Goldman does not currently offer a mobile app to its retail customers, though it had reportedly been building one internally. The free app from Clarity Money will fill that void. Consumers currently use the app to cancel unwanted monthly subscriptions, choose a credit card and maintain a household budget.

The app will give Goldman Sachs the opportunity to establish deeper relationships with its online depositors and borrowers, a strategy that is being pursued by numerous digital lenders.

Harit Talwar, the head of Marcus, said that the mobile app will make the bank’s retail customers, many of whom come to the platform to refinance existing credit card debt, more likely to stick with Goldman Sachs. He added that the app gives the bank the opportunity to offer more consumer products, and he downplayed the short-term potential for making money from the consumer data that Goldman has acquired.
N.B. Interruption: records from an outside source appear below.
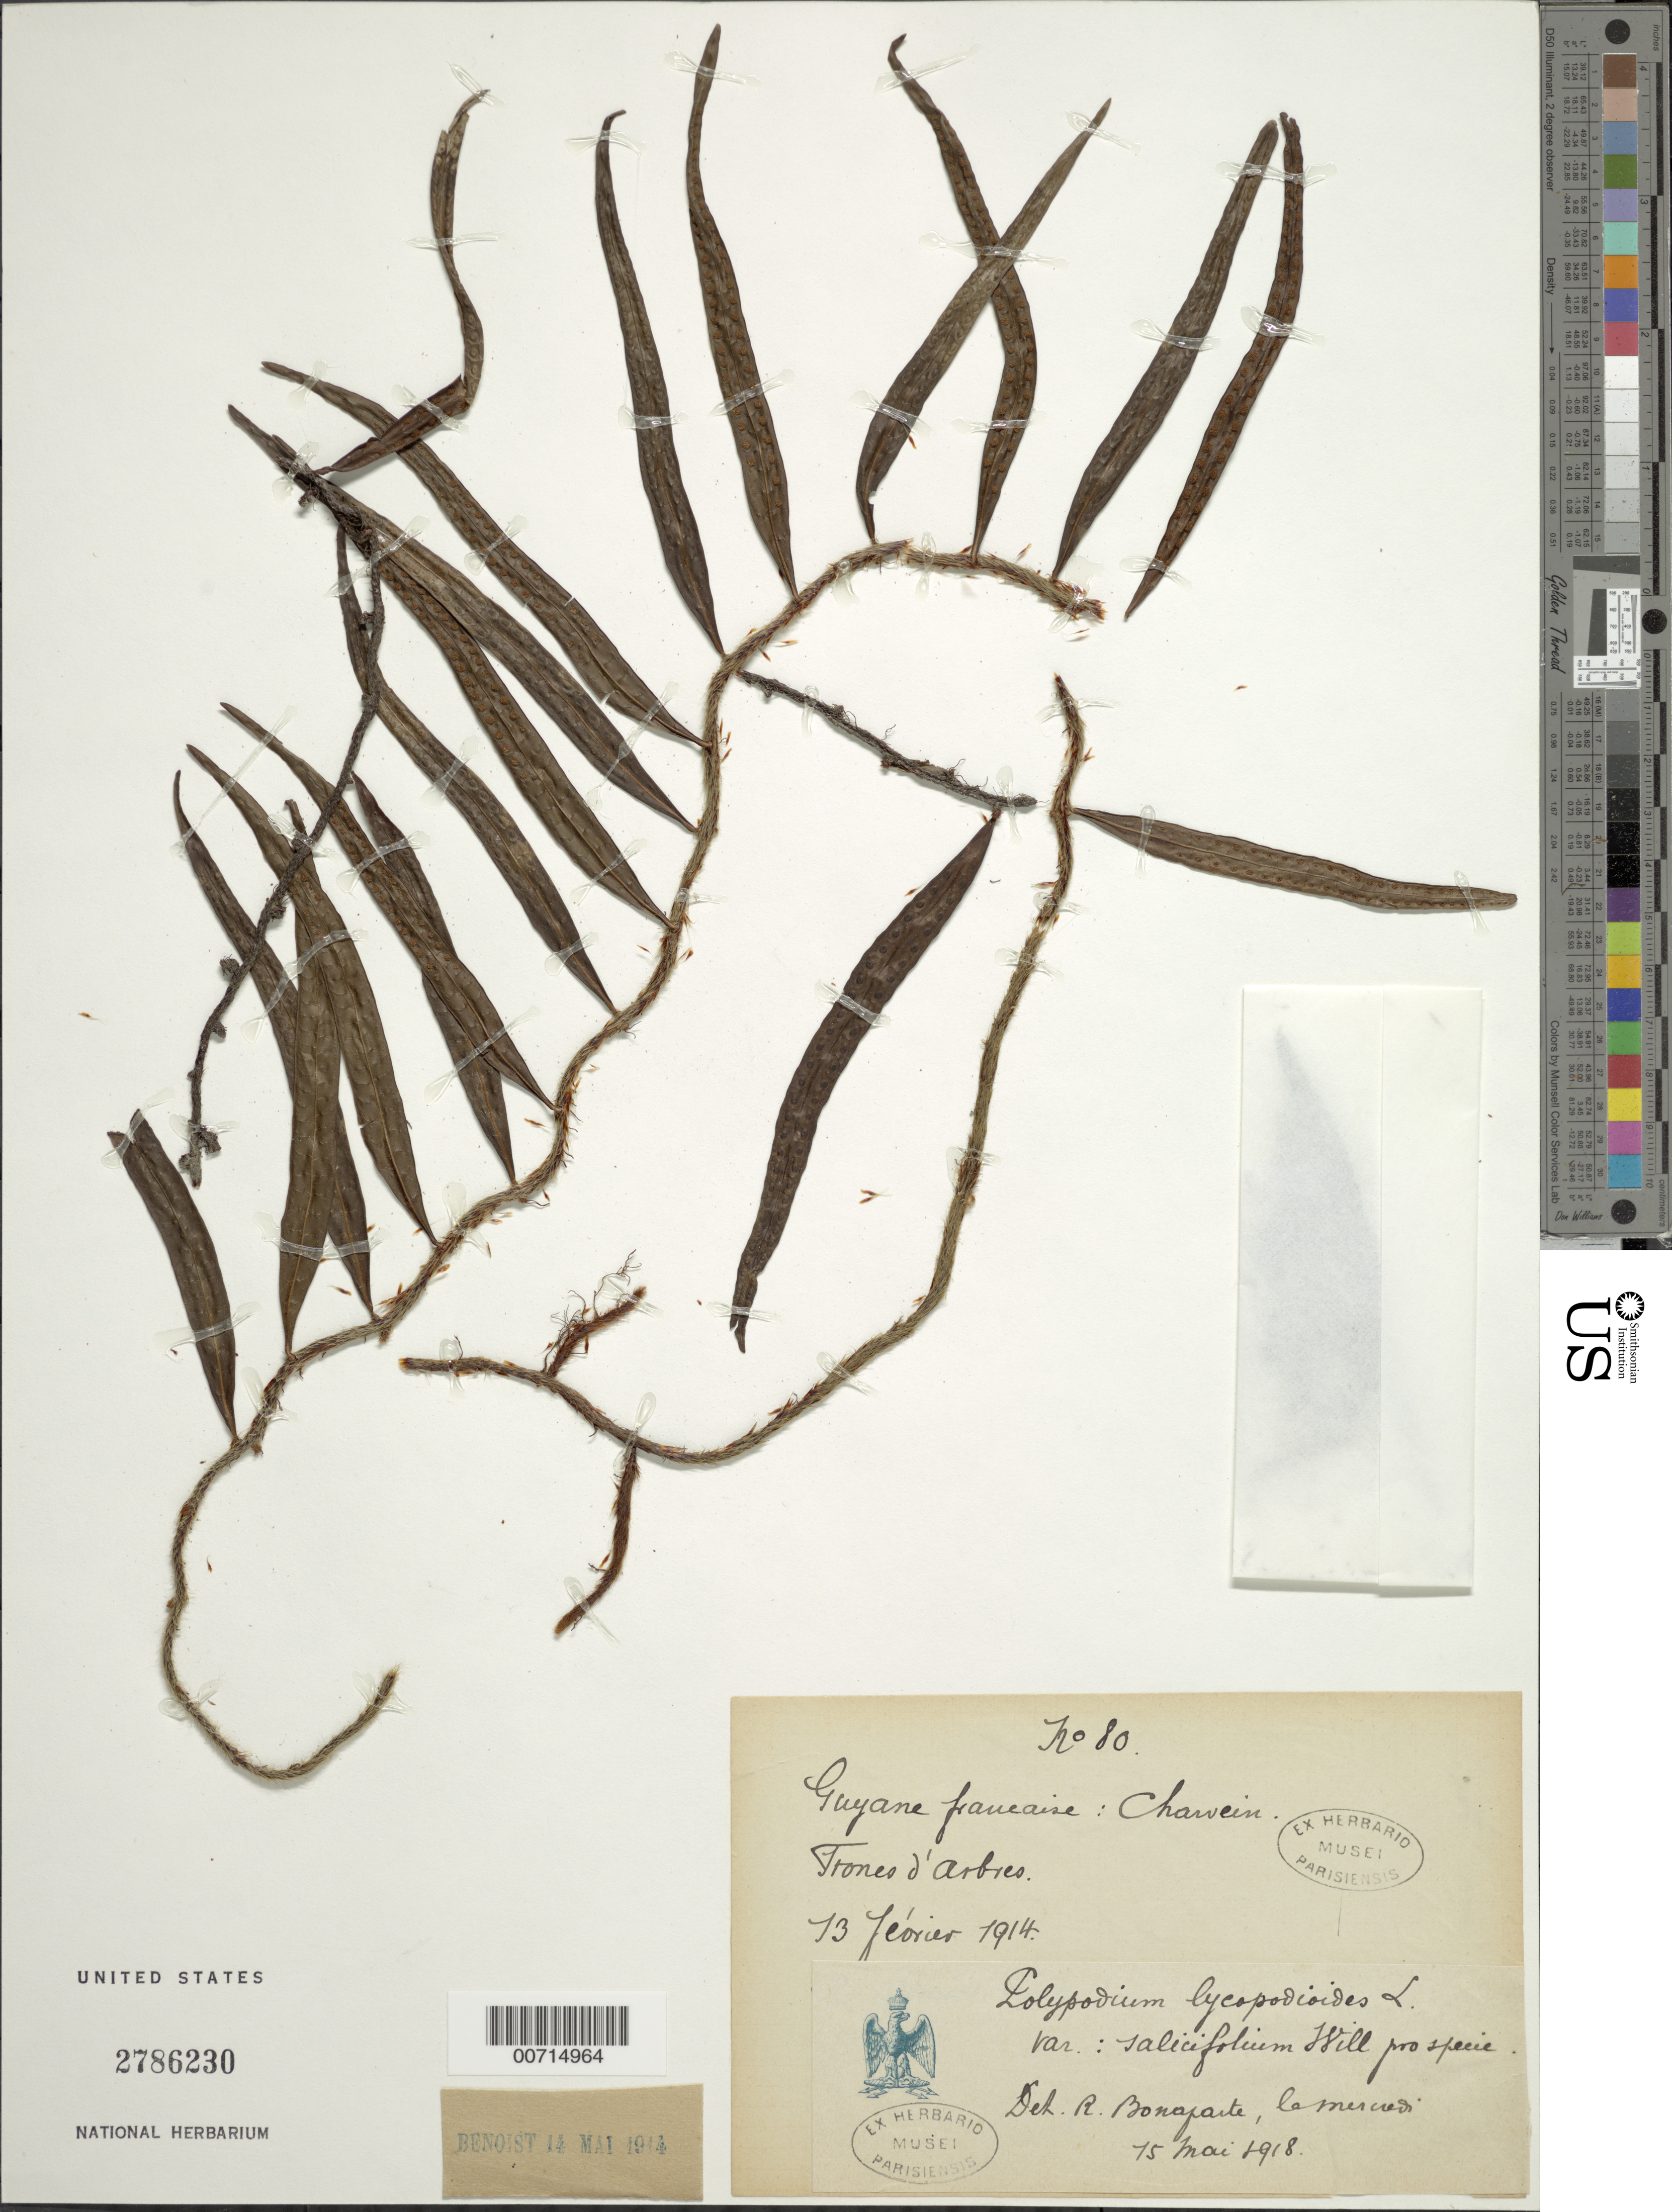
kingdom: Plantae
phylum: Tracheophyta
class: Polypodiopsida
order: Polypodiales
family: Polypodiaceae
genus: Microgramma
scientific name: Microgramma lycopodioides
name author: (L.) Copel.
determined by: Bonaparte, R. N.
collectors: R. Benoist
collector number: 80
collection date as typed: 14-May-14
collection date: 1914-05-14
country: French Guiana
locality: Charvein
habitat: On tree trunk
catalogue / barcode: US 2786230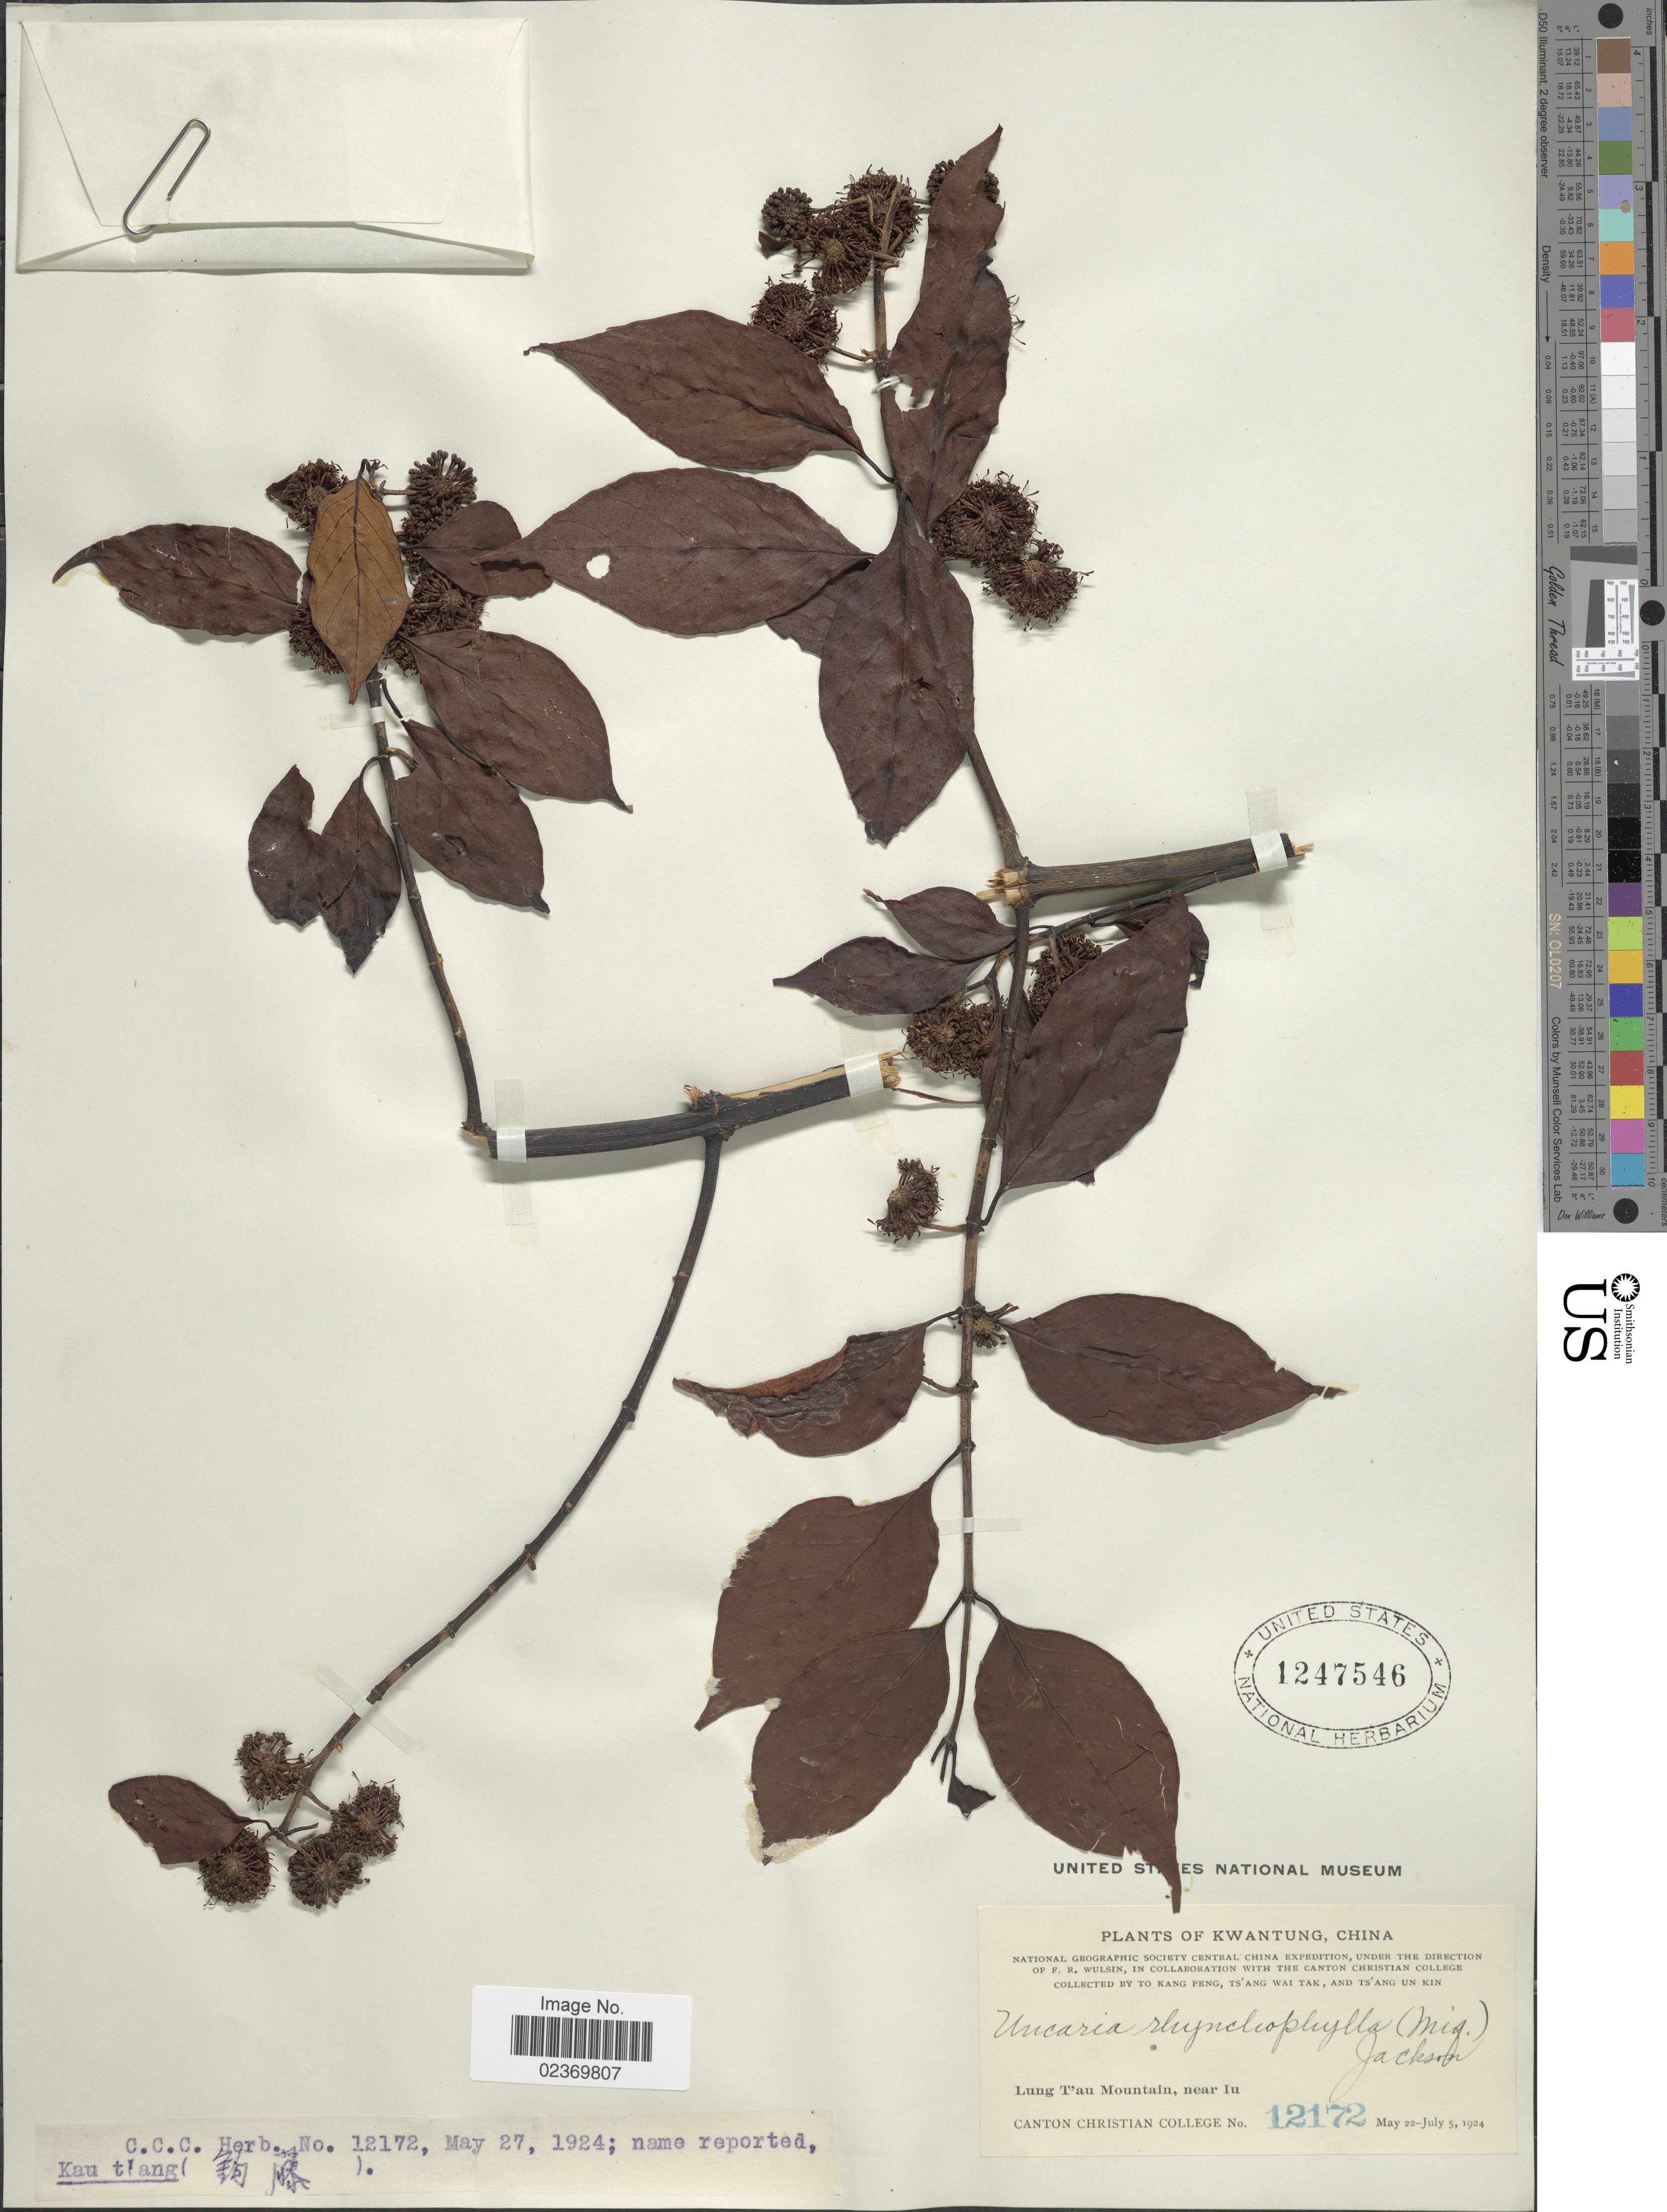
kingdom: Plantae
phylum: Tracheophyta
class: Magnoliopsida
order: Gentianales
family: Rubiaceae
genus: Uncaria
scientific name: Uncaria rhynchophylla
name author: (Miq.) Miq. ex Havil.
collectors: T. K. Peng, W. T. Tsang & Ts' Ang Un Kin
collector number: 12172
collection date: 1924-05-27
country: China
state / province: Guangdong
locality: Kwangtung, Lung T'au Mountain, near Iu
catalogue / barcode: US 1247546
“I think we want to be very clear that this is a long-term strategic acquisition,” Talwar said Monday during a conference call with reporters. “This is not trying to be shortsighted in terms of monetization.”

Since its launch in October 2016, Marcus has originated approximately $3 billion in consumer loans, according to Goldman. Its online deposit franchise surpassed $20 billion in retail deposits last month.

“Our long-term vision for Marcus is to create the leading platform for millions of consumers to take control of their financial lives, offering personalized products to save and borrow that are simple, transparent and provide value to customers,” Chavez said Tuesday.

Goldman’s push into retail banking was born out of a quandary about what to do with the banking license that it obtained in the fall of 2008, when it received federal bailout funds at the height of the financial crisis.

The bank’s lack of history in consumer banking gave it the opportunity to build its technological architecture from the ground up.

Still, many Americans are not yet ready for a full-fledged digital bank. A recent study by J.D. Power found that overall customer satisfaction is higher among customers who visited a bank branch in the past 12 months. Although mobile banking is becoming more popular, even millennials are averaging almost one branch visit per month, according to the study.

Wei Ke, who heads the financial services practice at the consulting firm Simon Kucher, said that the jury is still out on whether digital-only banks can achieve mass scale.

“People still want to go to branches from time to time,” he said.